This week (although I was out Monday for my grandmother's funeral, and Wednesday for my 2nd trip to the emergency room in the past 3 months), our class learned about the historic figure of Martin Luther King, Jr., or so I thought. My sub plans clearly indicated that I wanted my sub to teach the students vocabulary like freedom, equality, and justice, but none of those things were taught nor absorbed as information, as I found out quickly today when my students were having a little MLK quiz. I told them to put their pencil down, take their paper, and find the nearest trash can. They looked at me like I was crazy and thus began a paper shredding celebration that I shouldn't even write about on here.
However, some information was obtained by my little 6-year-old minds, and it was very interesting to hear what they had to say about civils right and Martin Luther King, Jr.
1. MLK Fact Writing
My students were instructed to write either something they learned about Martin Luther King, Jr. after watching a documentary in class, or to write about a dream that THEY have like MLK had a dream.
One of my students wrote, in all caps: I WANT TO GET MIRE AN STAT A NOW LIFE I LOVE YOU DR MARTIN." (I want to get married and start a new life I love you Dr. Martin).
Another wrote: "One day, I will make a BIG carnival."
I guess they kind of got the dream...thing.
2. Monday's Holiday
Kiwi was looking at our school lunch calendar for the day's lunch menu when he continued to look at the days to come. "Hm.

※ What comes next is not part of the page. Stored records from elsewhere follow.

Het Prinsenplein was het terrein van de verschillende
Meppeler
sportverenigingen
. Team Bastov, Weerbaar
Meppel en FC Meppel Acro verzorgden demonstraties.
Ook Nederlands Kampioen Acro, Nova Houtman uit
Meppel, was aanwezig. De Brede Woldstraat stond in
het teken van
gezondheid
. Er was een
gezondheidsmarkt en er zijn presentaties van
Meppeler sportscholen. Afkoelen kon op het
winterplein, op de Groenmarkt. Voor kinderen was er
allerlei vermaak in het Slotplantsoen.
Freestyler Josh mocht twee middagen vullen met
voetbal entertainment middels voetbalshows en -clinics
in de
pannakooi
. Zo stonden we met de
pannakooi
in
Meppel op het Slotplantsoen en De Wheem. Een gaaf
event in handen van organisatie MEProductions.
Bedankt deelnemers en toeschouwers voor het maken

Thursday and Friday we have half days! There is no lunch!....Hey! Guess what Miss Leiss? We are off Monday for MILK HOLIDAY!" (The calendar had written on Monday "MLK Holiday.") "No, Kiwi, not milk holiday. MLK stands for Martin Luther King, Jr." "Oh. So no milk holiday?"
3. Well, I didn't talk to him at first...
During our Martin Luther King quiz, before I decided to nix it, my students and I got into a discussion about equality (which, they were supposed to learn this week...it just didn't happen...next week looks good for it). I explained to my kids that in the past, people were not treated equally or the same because of the color of their skin. People were not nice to people with black skin or who were different from them. Kiwi decides to yell out at this time about one of our African American students: "Well, that's why I didn't talk to him at the beginning of the year." Me, startled, paused for a moment, grasping for words. I looked at him and said, "You didn't talk to our friend because of his skin color?" "NO, Miss Leiss, because he was mean. And quiet." "Ohh. Well, that's completely different..."
Foot-in-mouth syndrome occurs frequently in Classroom P104. As do naturally occurring misunderstandings and context errors. But, I think it's pretty cool that my kids don't really understand the concept behind MLK day. They don't get why people didn't love each other before, or why it even mattered what color your skin was. Even if technological America hasn't done that much right in the arena of our upcoming generations, I think that's one thing that we've all done well.